Monday, 9 November 2009

When you come to work for a rest...

It's been a busy weekend. I wouldn't change a scrap of it, but it has all been a bit rushed. I managed to do at least some of the week-in, week-out sensible jobs, like grocery shopping and clothes-washing. I made a disgracefully good risotto, and an even more disgraceful chocolate & chestnut mousse. I had lunch with my mother and went to an exhibition at the Royal Academy - an odd yoking of cool, formal, very-knotted-up Eric Gills, powerful early Epsteins, and a roomfull of stunning pieces by Henri Gaudier-Brzeska. Then on Sunday I passed several blissful hours standing drawing musicians at "re:Rite" - I'll probably never again get the chance to draw members of an orchestra that close up, and I intend to make the most of it, so I'll probably go back at least once. Then I went to a live concert to follow up the weird filmed and played-in-a-warehouse one ("re:Rite" is really rather peculiar altogether; more of that in a moment), and finally crept home, via my local indian takeaway, because I was too knackered to think, let alone cook. And I like their Saag Paneer.

The live concert was lovely, luckily. I was concerned that I would have wired my brain to modernism at "re:Rite", which is, as the name suggests, a performance of "The Rite of Spring". This is one of my all-time favourite pieces of music, and that is a good thing, since if I am going to spend a lot of time at it, drawing, I'll be hearing the piece several times over. I got about two and a half rounds of it yesterday, and didn't stop thinking it brilliant.

But I did worry, as I dashed, wolfing a small sandwich, back down the South Bank to the Festival Hall, that Tchaikovsky and Rachmaninov and Sibelius were going to sound a tad, well, conventional, in comparison with the Total Immersion Stravinsky Experience I had just had. The Tchaikovsky "Voyevoda" overture, to be frank, did (& I may now have added insult to injury by spelling it wrong); loud and jolly. Then Nikolai Lugansky came on and played Rachmaninov (piano concerto no.3) and blew me away; it was as though my brain had hopped across a bridge and come into a perfect place for this. Utter lush romantic passion, manly romantic passion that is, not sugary gambolly stuff in the manner of Hollywood.
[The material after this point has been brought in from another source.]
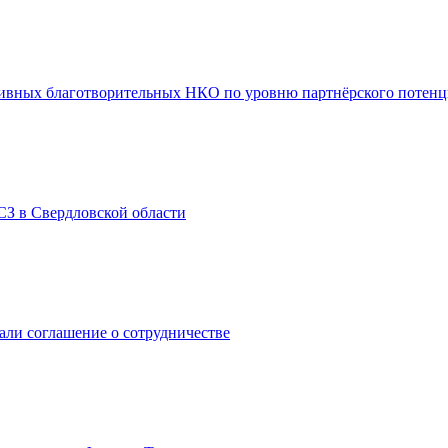
ативных благотворительных НКО по уровню партнёрского потенц
СЗ в Свердловской области
ли соглашение о сотрудничестве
Mr Lugansky was wonderful - and he is delightfully ornamental (his picture in the brochure is very unflattering - he turns out to be about 6 foot four and fair, with a long nose and ravishing hands >sigh<). If he had been feeding me champagne and christmas cake on the side (between cadenzas!) I could hardly have been happier. And the Sibelius (no.2) went down a treat. The last time I heard this, it was played (with brio but a distinct feeling of "oh christ we are out of our depth now") by the amateur orchestra my stepmum and baby bro play in, so it sounded rather more clear and polished here in the hands of the Philharmonia. On whom, I have to admit, I am developing something of a collective crush...

It was a good curry, too.

All in all a great weekend; but I am tired, and a steady day answering silly emails seems restful in comparison. Tonight I am off to a performance of bluegrass banjo music. Ickle Miss Eclecticism, that's me.